CHICAGO (The Center Square) – Gov. J.B. Pritzker said Friday that some areas of the state could open sooner than others, the clearest indication yet that the governor will take a regional rather than statewide approach to reopening the economy.
Some regions could open up before the governor’s most recent stay-at-home order expires on May 30.
“Yes, if it’s heading down the other side of this slide – that even the national plan proposed – if it’s 14 days on a downslide of those numbers, then absolutely,” Pritzker said Friday at a news conference in Chicago. “Listen, I want as much as everybody else does for everybody to get back to work and for us to move toward normalcy, but I also want to say that I’m not going to do it until we know people are safe and it isn’t going to be because some protester has a sign that says, you know, ‘Liberate Illinois.'”

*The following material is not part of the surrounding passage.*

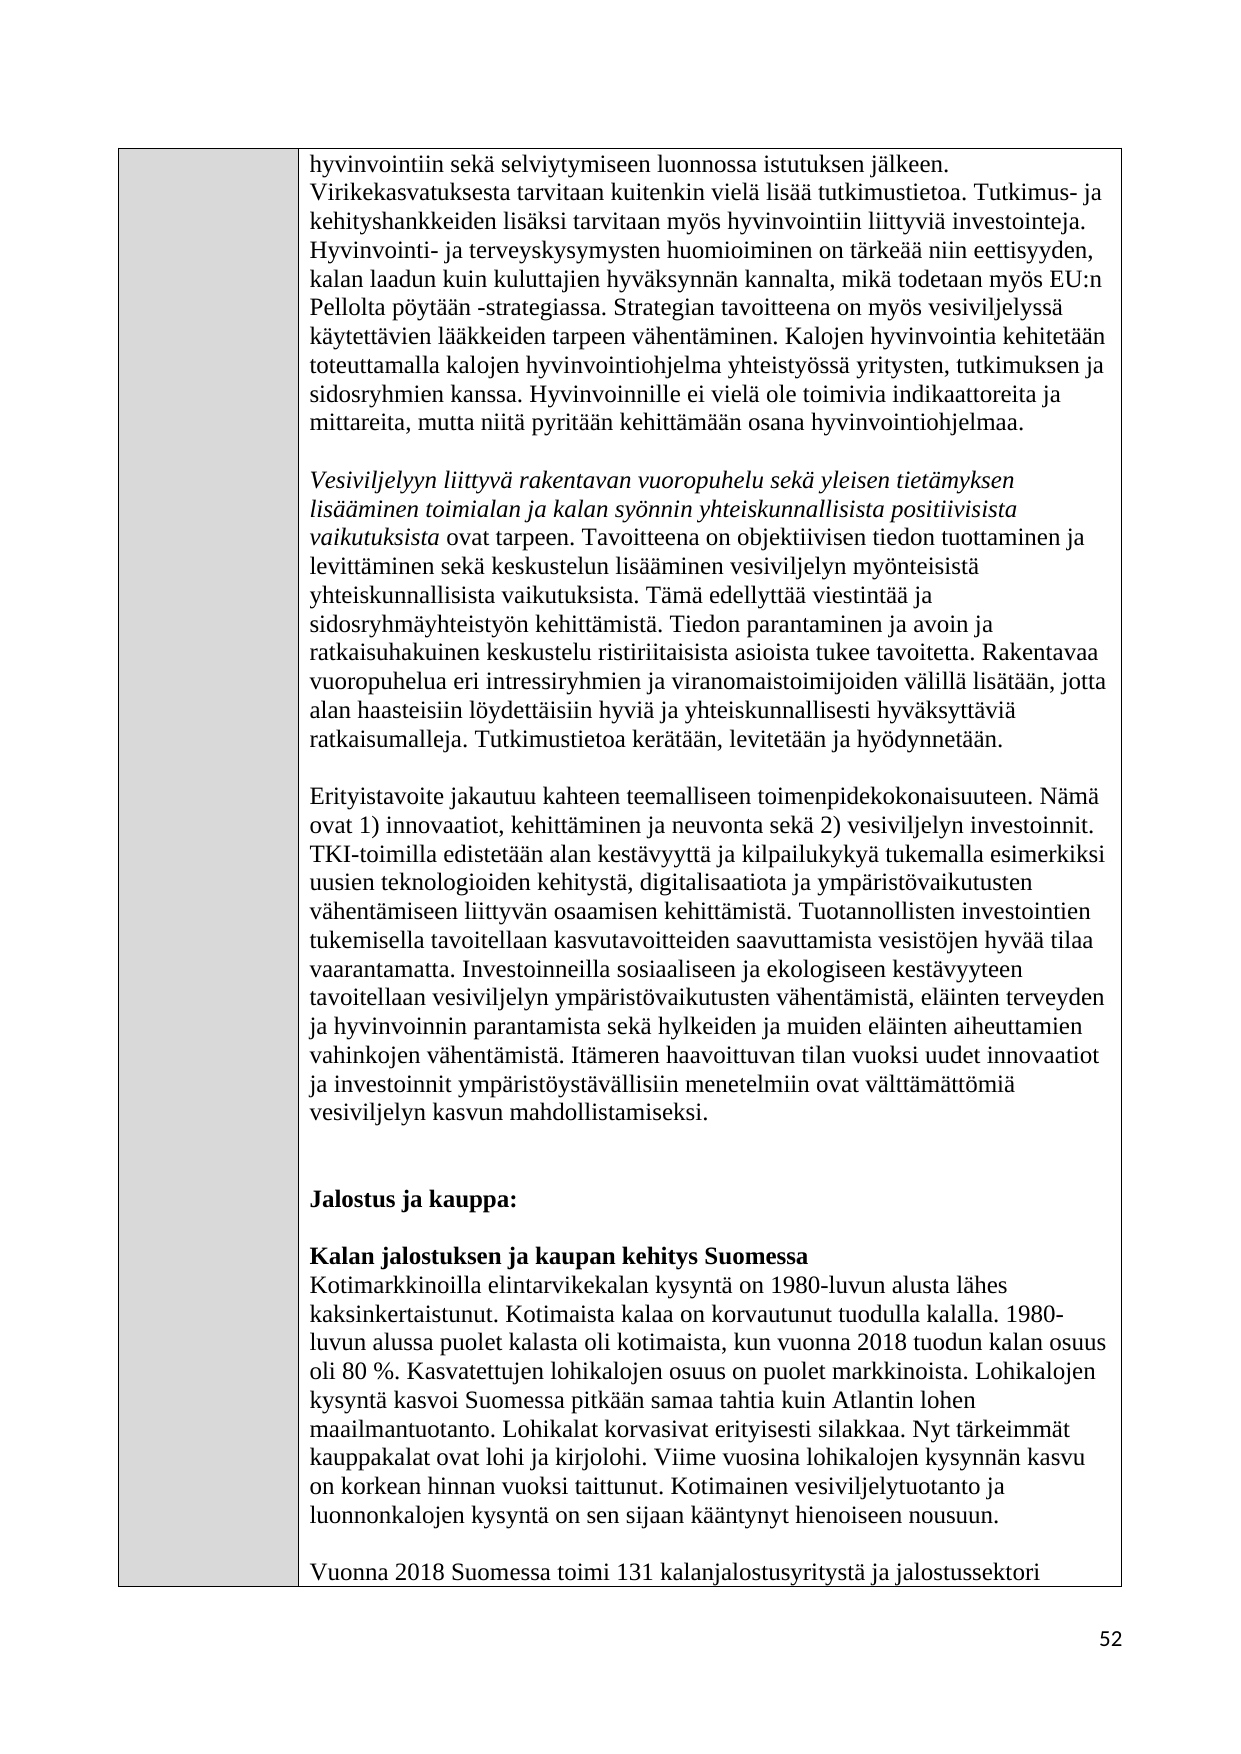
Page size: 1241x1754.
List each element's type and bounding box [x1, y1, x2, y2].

table_cell [119, 149, 298, 1586]
table_cell [299, 149, 1121, 1586]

The governor’s comments came as hundreds of protesters gathered in both Chicago and Springfield to call for the end of the statewide lockdown, which has been in place since March 21.
Also on Friday, Illinois Department of Public Health Director Dr. Ngozi Ezike reported 3,137 new cases of COVID-19, the highest one-day increase of cases the state has seen since the outbreak began. They also listed 105 additional deaths attributed to the virus.

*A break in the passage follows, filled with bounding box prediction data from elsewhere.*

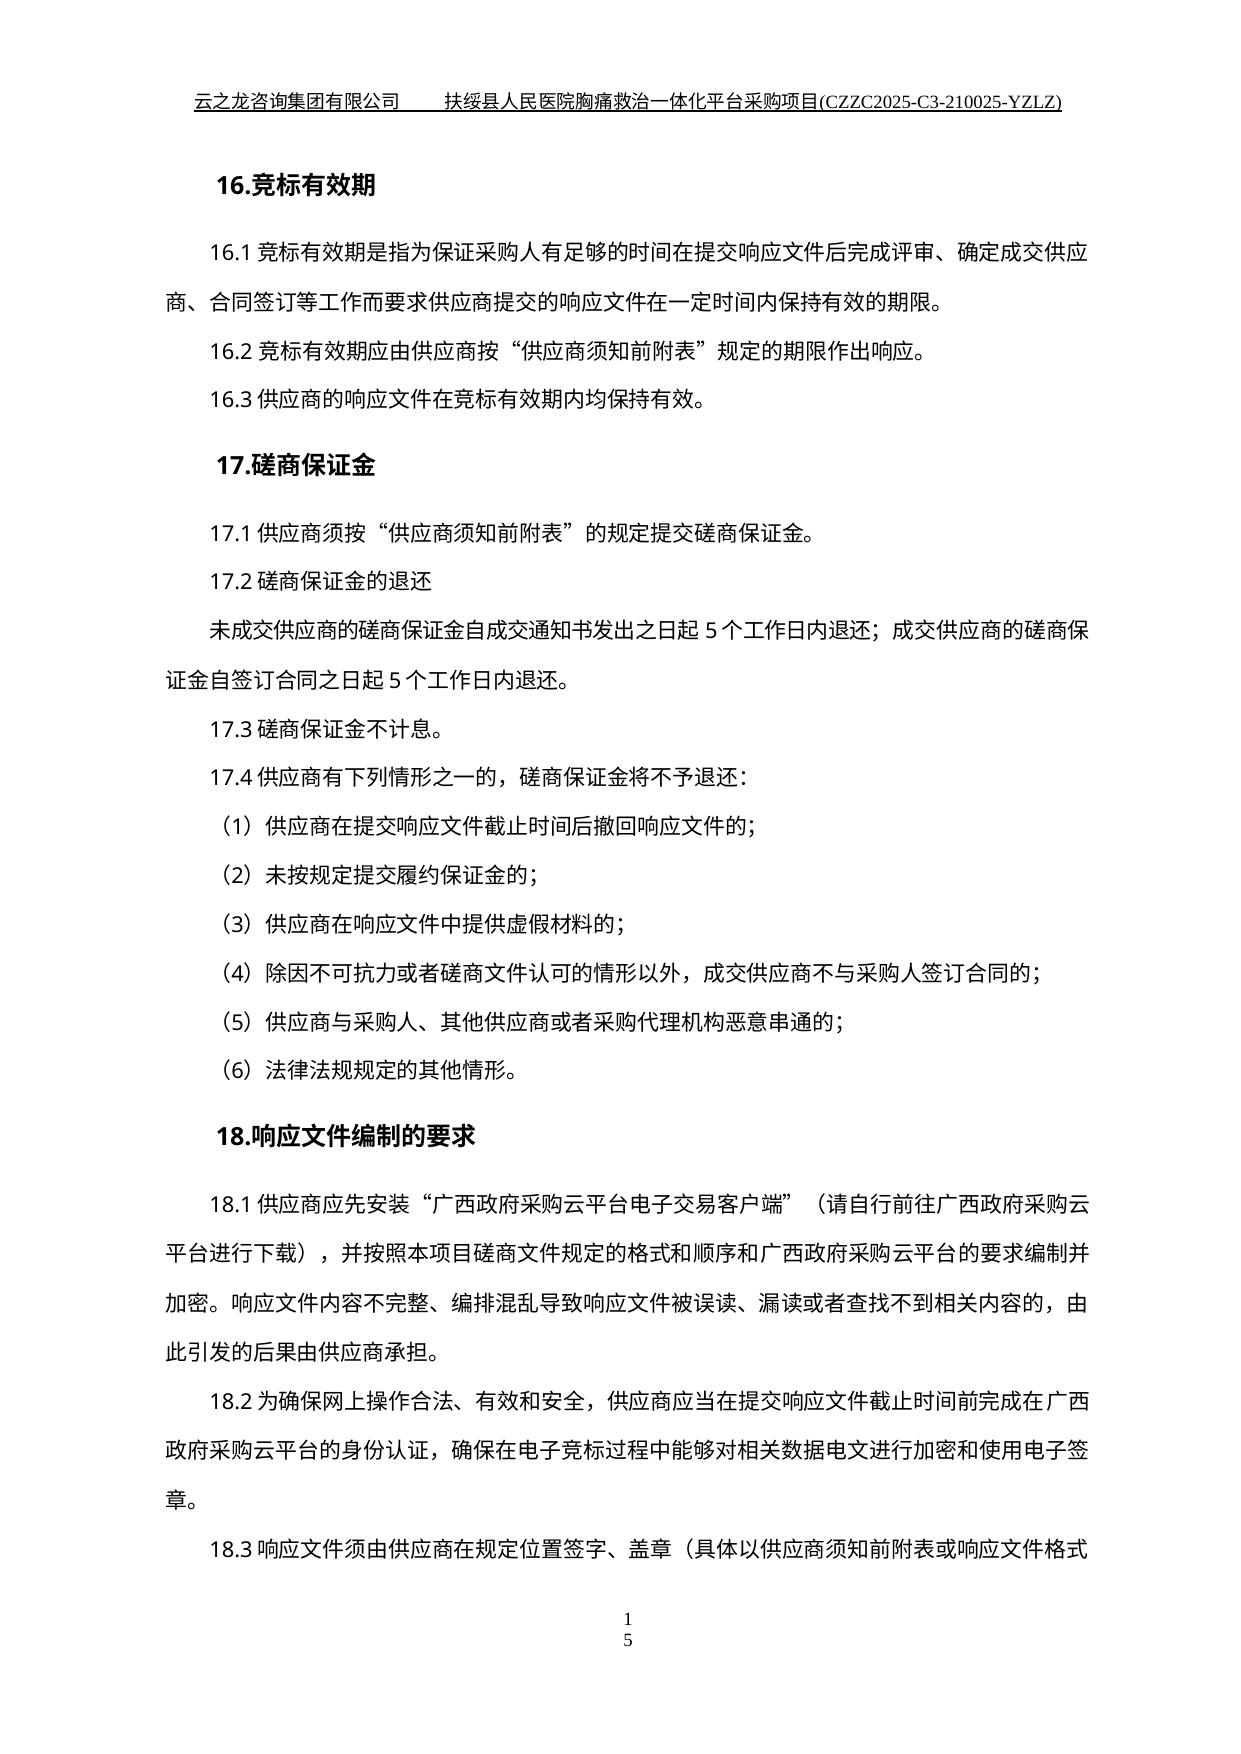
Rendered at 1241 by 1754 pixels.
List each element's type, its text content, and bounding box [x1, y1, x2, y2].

text （4）除因不可抗力或者磋商文件认可的情形以外，成交供应商不与采购人签订合同的； [165, 955, 1090, 988]
text 17.3磋商保证金不计息。 [209, 711, 1090, 744]
text 16.2 竞标有效期应由供应商按“供应商须知前附表”规定的期限作出响应。 [165, 333, 1090, 366]
text 17.2磋商保证金的退还 [209, 564, 1090, 597]
text 17.磋商保证金 [165, 431, 1090, 497]
text （3）供应商在响应文件中提供虚假材料的； [209, 906, 1090, 939]
text （1）供应商在提交响应文件截止时间后撤回响应文件的； [209, 809, 1090, 842]
text （5）供应商与采购人、其他供应商或者采购代理机构恶意串通的； [209, 1004, 1090, 1037]
text 未成交供应商的磋商保证金自成交通知书发出之日起5个工作日内退还；成交供应商的磋商保证金自签订合同之日起5个工作日内退还。 [165, 613, 1090, 695]
text （2）未按规定提交履约保证金的； [209, 857, 1090, 891]
text 16.1竞标有效期是指为保证采购人有足够的时间在提交响应文件后完成评审、确定成交供应商、合同签订等工作而要求供应商提交的响应文件在一定时间内保持有效的期限。 [165, 235, 1090, 317]
text 16.3供应商的响应文件在竞标有效期内均保持有效。 [165, 382, 1090, 415]
text 18.2为确保网上操作合法、有效和安全，供应商应当在提交响应文件截止时间前完成在广西政府采购云平台的身份认证，确保在电子竞标过程中能够对相关数据电文进行加密和使用电子签章。 [165, 1383, 1090, 1515]
text 17.4供应商有下列情形之一的，磋商保证金将不予退还： [209, 760, 1090, 793]
text 18.响应文件编制的要求 [165, 1102, 1090, 1168]
text 17.1供应商须按“供应商须知前附表”的规定提交磋商保证金。 [209, 515, 1090, 548]
text 16.竞标有效期 [165, 151, 1090, 217]
text 18.1供应商应先安装“广西政府采购云平台电子交易客户端”（请自行前往广西政府采购云平台进行下载），并按照本项目磋商文件规定的格式和顺序和广西政府采购云平台的要求编制并加密。响应文件内容不完整、编排混乱导致响应文件被误读、漏读或者查找不到相关内容的，由此引发的后果由供应商承担。 [165, 1186, 1090, 1367]
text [165, 1531, 1090, 1564]
text （6）法律法规规定的其他情形。 [209, 1053, 1090, 1086]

Statewide, public health officials have confirmed a total of 56,055 cases, including 2,457 deaths, in 97 of the state’s 102 counties.
As of Thursday, there were 4,900 people hospitalized with COVID-19. Of those, 1,263 people were in the intensive care unit. Seven hundred seventy-seven were on ventilators, Ezike said.
The vast majority of cases and deaths have been in Cook County and the collar counties in northern Illinois.